3. Takata M, Amiya E, Watanabe M, Shintani Y, Sakuma K, Saito A, Fukayama M, Ono M, Komuro I. Phenotypic differences in aortic stenosis according to calcification grade. Int J Cardiol. 2016 Aug 1;216:118-20.

4. Ozeki A, Amiya E, Watanabe M, Hosoya Y, Takata M, Watanabe A, Kawarasaki S, Nakao T, Watanabe S, Omori K, Yamada N, Tahara Y, Hirata Y, Nagai R. Effect of add-on aliskiren to type 1 angiotensin receptor blocker therapy on endothelial function and autonomic nervous system in hypertensive patients with ischemic heart disease. J Clin Hypertens (Greenwich). 2014 Aug;16(8):591-8.

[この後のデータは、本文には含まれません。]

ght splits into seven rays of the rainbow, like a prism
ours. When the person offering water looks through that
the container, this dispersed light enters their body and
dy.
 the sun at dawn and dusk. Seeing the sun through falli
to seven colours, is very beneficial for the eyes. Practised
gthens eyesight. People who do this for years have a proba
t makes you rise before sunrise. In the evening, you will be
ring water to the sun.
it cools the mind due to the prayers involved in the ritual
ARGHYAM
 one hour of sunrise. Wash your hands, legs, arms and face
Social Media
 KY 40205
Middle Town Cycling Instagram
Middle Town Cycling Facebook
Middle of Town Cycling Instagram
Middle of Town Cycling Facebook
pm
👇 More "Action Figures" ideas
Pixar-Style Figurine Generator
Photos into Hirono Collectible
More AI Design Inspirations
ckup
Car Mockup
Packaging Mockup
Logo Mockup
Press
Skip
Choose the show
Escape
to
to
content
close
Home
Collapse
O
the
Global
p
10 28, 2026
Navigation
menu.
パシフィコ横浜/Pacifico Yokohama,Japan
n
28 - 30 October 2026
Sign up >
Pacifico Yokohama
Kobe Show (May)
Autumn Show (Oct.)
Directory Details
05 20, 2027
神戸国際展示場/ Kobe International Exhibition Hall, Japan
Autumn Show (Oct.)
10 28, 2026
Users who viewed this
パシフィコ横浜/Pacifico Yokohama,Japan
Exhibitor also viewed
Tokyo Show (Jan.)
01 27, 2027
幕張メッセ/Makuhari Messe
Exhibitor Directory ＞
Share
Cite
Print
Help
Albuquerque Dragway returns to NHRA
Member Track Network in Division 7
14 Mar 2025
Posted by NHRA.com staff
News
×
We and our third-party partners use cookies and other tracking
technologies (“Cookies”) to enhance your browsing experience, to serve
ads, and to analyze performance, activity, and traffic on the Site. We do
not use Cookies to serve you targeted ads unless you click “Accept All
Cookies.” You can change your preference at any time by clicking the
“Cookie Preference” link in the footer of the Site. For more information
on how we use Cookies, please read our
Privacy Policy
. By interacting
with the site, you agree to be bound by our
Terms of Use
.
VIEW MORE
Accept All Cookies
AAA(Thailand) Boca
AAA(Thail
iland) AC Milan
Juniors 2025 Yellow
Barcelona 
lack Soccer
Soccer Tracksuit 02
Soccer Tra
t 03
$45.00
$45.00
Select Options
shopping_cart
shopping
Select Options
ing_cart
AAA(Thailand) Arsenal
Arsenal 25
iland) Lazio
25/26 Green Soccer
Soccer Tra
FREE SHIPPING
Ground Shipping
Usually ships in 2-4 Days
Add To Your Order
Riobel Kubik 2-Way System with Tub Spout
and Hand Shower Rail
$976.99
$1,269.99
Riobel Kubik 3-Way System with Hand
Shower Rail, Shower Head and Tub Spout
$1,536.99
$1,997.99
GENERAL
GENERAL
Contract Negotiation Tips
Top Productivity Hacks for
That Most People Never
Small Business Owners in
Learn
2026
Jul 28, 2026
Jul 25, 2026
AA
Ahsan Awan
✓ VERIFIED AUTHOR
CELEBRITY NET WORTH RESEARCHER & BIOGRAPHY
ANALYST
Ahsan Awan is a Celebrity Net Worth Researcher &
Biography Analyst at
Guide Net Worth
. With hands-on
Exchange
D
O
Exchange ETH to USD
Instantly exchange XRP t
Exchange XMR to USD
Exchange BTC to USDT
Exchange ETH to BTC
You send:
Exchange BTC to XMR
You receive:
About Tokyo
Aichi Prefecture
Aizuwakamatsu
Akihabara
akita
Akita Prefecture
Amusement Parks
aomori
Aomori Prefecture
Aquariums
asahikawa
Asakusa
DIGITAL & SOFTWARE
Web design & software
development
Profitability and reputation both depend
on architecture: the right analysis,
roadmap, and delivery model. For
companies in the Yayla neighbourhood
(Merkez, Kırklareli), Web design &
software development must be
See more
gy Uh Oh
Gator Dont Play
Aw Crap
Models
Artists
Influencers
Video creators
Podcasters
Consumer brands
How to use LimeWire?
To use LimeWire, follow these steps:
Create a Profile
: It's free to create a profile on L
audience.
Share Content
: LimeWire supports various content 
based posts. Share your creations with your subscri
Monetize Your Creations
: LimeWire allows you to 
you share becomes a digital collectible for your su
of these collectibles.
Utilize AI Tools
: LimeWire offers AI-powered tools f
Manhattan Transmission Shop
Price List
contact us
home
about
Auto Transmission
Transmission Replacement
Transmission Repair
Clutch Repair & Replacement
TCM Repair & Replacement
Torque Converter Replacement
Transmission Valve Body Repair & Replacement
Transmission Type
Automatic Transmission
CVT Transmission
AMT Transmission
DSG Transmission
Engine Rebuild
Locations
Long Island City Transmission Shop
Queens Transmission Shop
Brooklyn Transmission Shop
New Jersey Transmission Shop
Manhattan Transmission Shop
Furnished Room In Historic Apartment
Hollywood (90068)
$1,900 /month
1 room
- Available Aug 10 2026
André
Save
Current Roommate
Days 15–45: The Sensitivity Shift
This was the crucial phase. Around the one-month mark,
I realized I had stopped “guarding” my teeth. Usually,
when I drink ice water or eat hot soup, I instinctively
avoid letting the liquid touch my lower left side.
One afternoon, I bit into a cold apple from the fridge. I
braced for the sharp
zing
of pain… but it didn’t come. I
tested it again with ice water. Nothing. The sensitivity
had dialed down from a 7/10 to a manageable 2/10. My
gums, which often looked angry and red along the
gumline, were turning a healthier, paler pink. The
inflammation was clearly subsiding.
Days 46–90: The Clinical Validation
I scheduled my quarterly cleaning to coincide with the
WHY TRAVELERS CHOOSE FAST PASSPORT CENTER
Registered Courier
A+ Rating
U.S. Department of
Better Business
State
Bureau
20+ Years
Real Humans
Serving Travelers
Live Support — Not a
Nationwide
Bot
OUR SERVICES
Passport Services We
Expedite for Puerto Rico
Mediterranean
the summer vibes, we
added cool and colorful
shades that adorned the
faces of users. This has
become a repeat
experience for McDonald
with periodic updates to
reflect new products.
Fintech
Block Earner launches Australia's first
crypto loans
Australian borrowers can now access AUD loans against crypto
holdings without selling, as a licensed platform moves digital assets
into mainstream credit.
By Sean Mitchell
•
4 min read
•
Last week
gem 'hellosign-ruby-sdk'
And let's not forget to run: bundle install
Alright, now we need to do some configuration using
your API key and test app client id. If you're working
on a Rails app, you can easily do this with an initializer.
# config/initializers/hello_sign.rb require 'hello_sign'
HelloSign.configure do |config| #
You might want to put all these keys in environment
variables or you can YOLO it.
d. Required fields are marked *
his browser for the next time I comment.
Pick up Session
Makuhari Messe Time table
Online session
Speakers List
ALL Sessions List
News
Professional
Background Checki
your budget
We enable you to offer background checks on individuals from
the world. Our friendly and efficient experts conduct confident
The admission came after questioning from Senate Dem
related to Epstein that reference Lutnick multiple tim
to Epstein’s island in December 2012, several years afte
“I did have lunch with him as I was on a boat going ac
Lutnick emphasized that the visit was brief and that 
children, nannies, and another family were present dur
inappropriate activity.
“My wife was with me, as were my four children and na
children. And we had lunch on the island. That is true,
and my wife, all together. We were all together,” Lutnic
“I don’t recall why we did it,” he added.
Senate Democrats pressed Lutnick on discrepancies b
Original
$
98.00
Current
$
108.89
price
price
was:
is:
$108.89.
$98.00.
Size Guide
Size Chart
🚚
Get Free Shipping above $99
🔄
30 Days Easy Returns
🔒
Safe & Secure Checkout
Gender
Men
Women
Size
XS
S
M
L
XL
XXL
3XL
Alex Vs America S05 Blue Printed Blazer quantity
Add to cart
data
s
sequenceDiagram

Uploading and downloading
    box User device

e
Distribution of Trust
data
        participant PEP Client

5. Watanabe S, Amiya E, Watanabe M, Takata M, Ozeki A, Watanabe A, Kawarasaki S, Nakao T, Hosoya Y, Nagata K, Nagai R, Komuro I. Elevated C-reactive protein levels and enhanced high frequency vasomotion in patients with ischemic heart disease during brachial flow-mediated dilation. PLoS One. 2014 Oct 9;9(10):e110013.